Migrants face freezing Christmas at U.S.-Mexico border

STORY: After the U.S. Supreme Court this week ruled that restrictions known as Title 42 could stay in place temporarily, many migrants are facing a Christmas weekend of what Mexico's weather service called a "mass of arctic air."

"I want to spend Christmas in a place where it is not cold, I would really like to be under a roof," said Franyer Chavez, a Venezuelan migrant in El Paso, Texas. "Everyone here would like to spend Christmas under a roof because the cold is strong."

Temperatures in the border cities of Matamoros and Reynosa, where several thousand people are camping outside or in bare-bones shelters, are expected to hover around freezing on Saturday (December 24) and only slightly improve on Sunday (December 25).

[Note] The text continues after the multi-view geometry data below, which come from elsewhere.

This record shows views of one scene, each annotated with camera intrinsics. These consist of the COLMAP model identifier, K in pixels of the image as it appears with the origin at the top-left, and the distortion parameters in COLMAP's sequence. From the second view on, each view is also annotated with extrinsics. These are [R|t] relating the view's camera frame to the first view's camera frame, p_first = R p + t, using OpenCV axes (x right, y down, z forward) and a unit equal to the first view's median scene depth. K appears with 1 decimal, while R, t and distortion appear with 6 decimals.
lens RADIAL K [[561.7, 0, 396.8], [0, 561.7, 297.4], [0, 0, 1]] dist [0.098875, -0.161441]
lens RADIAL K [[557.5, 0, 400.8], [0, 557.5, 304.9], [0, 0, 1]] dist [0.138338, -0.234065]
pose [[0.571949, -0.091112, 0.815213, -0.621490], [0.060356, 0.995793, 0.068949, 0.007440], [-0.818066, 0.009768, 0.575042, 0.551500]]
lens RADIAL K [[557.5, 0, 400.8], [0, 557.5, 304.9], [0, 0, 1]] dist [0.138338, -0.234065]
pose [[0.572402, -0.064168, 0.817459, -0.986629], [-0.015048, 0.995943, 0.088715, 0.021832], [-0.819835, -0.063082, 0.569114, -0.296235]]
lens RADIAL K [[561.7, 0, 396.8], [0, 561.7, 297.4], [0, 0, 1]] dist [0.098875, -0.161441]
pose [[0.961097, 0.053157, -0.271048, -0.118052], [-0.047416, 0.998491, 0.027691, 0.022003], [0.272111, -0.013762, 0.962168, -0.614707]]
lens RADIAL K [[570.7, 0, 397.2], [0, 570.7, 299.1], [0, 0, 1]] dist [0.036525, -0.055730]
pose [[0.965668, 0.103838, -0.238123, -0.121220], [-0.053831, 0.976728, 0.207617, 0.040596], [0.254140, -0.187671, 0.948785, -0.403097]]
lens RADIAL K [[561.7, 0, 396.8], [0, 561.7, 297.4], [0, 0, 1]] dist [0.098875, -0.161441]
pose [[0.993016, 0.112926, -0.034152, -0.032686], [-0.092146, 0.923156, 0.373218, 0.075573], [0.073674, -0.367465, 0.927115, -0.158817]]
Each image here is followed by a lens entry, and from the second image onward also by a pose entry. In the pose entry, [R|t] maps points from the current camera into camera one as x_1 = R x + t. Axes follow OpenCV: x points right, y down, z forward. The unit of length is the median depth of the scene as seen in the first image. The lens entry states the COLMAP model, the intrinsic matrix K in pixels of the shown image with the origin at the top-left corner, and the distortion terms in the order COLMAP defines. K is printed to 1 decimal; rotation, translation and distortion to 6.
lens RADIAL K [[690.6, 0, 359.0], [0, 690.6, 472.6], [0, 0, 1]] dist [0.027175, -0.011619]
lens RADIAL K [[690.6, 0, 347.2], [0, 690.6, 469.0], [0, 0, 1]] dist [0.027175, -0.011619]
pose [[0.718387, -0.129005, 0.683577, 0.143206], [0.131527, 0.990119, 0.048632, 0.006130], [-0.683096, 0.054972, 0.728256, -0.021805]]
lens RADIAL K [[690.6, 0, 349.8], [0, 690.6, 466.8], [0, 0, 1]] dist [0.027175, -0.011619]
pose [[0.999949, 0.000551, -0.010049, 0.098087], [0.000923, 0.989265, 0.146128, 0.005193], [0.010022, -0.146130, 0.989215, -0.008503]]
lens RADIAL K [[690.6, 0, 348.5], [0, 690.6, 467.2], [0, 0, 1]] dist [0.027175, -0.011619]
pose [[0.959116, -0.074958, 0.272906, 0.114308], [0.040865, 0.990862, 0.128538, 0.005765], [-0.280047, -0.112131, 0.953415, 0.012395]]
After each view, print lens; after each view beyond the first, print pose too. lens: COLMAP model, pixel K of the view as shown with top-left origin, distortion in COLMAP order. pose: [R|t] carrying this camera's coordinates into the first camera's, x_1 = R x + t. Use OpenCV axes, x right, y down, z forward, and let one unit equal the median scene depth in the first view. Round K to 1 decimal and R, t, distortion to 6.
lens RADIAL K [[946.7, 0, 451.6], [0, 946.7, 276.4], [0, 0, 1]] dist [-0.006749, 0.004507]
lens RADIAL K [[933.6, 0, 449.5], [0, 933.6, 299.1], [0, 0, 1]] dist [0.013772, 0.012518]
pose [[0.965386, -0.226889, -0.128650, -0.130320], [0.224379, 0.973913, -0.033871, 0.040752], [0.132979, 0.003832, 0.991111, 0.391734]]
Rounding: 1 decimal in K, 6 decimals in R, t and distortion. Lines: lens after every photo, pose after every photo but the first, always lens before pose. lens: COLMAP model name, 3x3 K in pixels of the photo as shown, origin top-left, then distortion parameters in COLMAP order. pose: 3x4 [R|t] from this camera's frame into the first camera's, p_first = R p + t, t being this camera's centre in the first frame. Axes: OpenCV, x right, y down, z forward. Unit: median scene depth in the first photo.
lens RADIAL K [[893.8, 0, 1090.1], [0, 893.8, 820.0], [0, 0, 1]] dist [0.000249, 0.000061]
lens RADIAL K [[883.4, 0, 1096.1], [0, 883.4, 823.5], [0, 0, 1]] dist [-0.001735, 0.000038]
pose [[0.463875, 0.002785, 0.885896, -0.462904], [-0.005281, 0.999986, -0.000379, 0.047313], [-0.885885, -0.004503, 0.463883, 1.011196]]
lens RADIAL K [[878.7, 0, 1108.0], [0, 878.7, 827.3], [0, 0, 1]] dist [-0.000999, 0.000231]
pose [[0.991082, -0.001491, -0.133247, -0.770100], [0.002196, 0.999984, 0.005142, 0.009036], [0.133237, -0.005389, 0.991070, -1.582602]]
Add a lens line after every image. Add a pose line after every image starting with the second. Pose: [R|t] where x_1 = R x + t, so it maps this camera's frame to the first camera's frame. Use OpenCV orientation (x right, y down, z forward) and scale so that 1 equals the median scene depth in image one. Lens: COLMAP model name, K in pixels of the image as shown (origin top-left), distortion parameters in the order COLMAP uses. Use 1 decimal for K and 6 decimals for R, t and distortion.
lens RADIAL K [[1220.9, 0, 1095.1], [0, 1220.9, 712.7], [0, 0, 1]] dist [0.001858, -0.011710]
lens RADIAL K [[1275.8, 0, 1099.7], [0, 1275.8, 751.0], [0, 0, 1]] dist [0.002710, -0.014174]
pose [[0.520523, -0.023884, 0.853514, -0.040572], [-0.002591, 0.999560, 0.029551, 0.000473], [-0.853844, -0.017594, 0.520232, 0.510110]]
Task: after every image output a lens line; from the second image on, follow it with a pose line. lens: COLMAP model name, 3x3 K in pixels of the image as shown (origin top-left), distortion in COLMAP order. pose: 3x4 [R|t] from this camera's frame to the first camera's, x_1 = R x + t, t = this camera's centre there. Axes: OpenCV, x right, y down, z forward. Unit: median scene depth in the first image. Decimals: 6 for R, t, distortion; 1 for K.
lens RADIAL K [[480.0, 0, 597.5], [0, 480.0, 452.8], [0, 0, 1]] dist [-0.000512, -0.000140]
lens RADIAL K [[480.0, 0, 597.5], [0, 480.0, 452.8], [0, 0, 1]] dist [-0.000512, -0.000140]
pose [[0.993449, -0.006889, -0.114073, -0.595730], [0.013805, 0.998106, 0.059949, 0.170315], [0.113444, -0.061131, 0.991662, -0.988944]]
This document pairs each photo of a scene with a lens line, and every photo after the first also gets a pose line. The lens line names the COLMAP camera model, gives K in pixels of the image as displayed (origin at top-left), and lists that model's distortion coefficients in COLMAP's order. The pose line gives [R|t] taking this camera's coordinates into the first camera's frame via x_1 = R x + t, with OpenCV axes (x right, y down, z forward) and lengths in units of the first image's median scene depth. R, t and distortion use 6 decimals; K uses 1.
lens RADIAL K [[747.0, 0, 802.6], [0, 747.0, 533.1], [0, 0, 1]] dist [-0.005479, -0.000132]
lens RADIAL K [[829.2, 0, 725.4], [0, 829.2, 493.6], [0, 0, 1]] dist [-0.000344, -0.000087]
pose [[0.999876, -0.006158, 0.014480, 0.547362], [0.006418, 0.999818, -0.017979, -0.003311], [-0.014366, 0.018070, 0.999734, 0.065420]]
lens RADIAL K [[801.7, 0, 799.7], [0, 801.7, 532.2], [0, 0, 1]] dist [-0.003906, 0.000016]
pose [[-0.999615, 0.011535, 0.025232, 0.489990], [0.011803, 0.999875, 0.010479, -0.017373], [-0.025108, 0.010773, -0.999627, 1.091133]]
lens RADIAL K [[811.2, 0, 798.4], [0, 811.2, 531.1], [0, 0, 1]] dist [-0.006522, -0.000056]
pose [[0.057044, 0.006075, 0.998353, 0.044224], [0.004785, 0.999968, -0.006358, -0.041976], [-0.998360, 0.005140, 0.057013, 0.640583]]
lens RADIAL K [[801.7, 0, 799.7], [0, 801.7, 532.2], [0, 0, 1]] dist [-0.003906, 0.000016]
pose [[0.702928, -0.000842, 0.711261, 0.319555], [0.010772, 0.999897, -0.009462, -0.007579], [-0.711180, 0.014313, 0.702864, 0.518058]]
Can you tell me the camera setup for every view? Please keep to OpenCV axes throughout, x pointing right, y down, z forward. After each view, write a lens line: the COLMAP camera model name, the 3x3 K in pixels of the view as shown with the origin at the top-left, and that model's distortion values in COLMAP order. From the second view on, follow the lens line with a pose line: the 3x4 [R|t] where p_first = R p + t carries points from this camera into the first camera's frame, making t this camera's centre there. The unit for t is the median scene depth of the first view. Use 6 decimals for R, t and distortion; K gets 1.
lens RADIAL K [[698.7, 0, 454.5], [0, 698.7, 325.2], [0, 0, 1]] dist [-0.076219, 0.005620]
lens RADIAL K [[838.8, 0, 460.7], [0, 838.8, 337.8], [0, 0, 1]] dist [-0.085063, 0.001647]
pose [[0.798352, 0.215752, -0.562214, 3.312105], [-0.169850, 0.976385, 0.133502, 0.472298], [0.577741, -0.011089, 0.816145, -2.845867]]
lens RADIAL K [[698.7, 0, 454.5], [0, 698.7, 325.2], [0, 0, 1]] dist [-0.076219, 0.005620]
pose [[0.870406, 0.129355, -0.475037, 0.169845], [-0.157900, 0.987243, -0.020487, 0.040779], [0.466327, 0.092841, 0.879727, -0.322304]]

Further west in Ciudad Juarez, where hundreds of migrants have been lining up to seek asylum at the border with El Paso, Texas, temperatures are forecast to drop to minus six degrees Celsius (21 degrees Fahrenheit). Many have been sleeping in the streets.

Officials have provided more space in shelters in recent days, but some migrants are wary.

Title 42 allows the United States to return migrants to Mexico or certain countries without a chance to request asylum. It had been due to end on Dec. 21 before the court ruling. Without clarity on when it will finish, some officials worry their cities could be overwhelmed if more migrants turn up.